Stanley Johnson has called for China's ambassador to be allowed into Parliament, ahead of a controversial trip to Xinjiang.

Boris Johnson’s father intends to visit the region, home to the persecuted Uyghur minority, as he retraces the steps of Marco Polo.

Mr Johnson said Zheng Zeguang, the Chinese ambassador to Britain, was a very "agreeable, capable and intelligent man" and that he hoped the ban would be lifted.

"If there is a ban, as you say there is, I would imagine Parliament is breaking up for the summer pretty soon. But I would very much hope that by the time Parliament returns, these bans will no longer be in place," Mr Johnson told the South China Morning Post.

He celebrated Mr Zeguang for his "enthusiasm" for the upcoming project and said it had the potential to revamp Chinese-British relations.

The statements contradict the Prime Minister’s push to increase pressure on China for human rights abuses in Xinjiang. Mr Johnson has joined European Union, Canada and the United States in sanctioning Chinese officials.

Zheng Zeguang
Zheng Zeguang

The Prime Minister's half-brother, Max, intends to travel with his father on the six-week trip, during which the Chinese state broadcaster CCTV is expected to join for part.

Mr Johnson is planning to retrace the steps of Marco Polo’s route along the Chinese Silk Road, traversing the Xinjiang region where China has been accused of significant human rights violations against the ethnic Muslim population.

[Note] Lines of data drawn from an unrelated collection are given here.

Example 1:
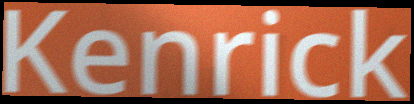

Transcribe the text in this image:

Kenrick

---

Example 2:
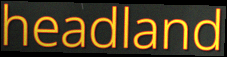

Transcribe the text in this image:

headland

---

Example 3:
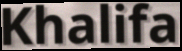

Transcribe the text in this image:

Khalifa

Beijing claims it is fighting terrorism in the region, but world leaders say the government is carrying out a genocide. 

Britain’s ban on Mr Zeguang was imposed last year, in what the Government claims was a response to sanctions levelled by Beijing on five Conservative MPs and two peers over its response to human rights abuses in Xinjiang.

Nine Britons were sanctioned by Beijing in retaliation, including Iain Duncan Smith, the former leader of the Conservative Party.

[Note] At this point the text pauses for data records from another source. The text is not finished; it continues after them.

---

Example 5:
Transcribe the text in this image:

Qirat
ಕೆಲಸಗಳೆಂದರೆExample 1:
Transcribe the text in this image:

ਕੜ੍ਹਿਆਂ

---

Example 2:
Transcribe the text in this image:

Beijing, which has rebuffed all accusations regarding Xinjiang, accused the group of "maliciously spreading lies and disinformation".

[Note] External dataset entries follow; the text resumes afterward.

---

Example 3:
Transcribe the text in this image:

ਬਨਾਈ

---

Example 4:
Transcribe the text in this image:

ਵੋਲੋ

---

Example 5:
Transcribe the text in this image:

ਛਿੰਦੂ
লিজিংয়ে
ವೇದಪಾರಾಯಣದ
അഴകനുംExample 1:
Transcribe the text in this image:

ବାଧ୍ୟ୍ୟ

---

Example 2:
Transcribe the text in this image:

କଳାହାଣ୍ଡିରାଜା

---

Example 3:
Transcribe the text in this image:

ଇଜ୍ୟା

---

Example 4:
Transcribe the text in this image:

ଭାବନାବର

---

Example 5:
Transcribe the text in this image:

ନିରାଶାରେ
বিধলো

But the Prime Minister's father said he was pleased to be working with China and that the trip was "not a political exercise".

"Anyone who doesn’t want to improve British-Chinese relationships strikes me as being rather narrow-minded," he said.

Sir Iain, Nusrat Ghani and Tim Loughton said in a statement that Mr Johnson was "advancing the interests of a brutal Chinese regime that is committing genocide on the Uyghurs".

"It is sad that he so blatantly uses his family ties for such selfish and self-serving reasons," they added. "As any decent person might remark, a period of silence from him would be most welcome."

When questioned on the backlash, Mr Johnson told the South China Morning Post: "I am not going to comment on this. I don’t live in this world of people saying this and people saying that."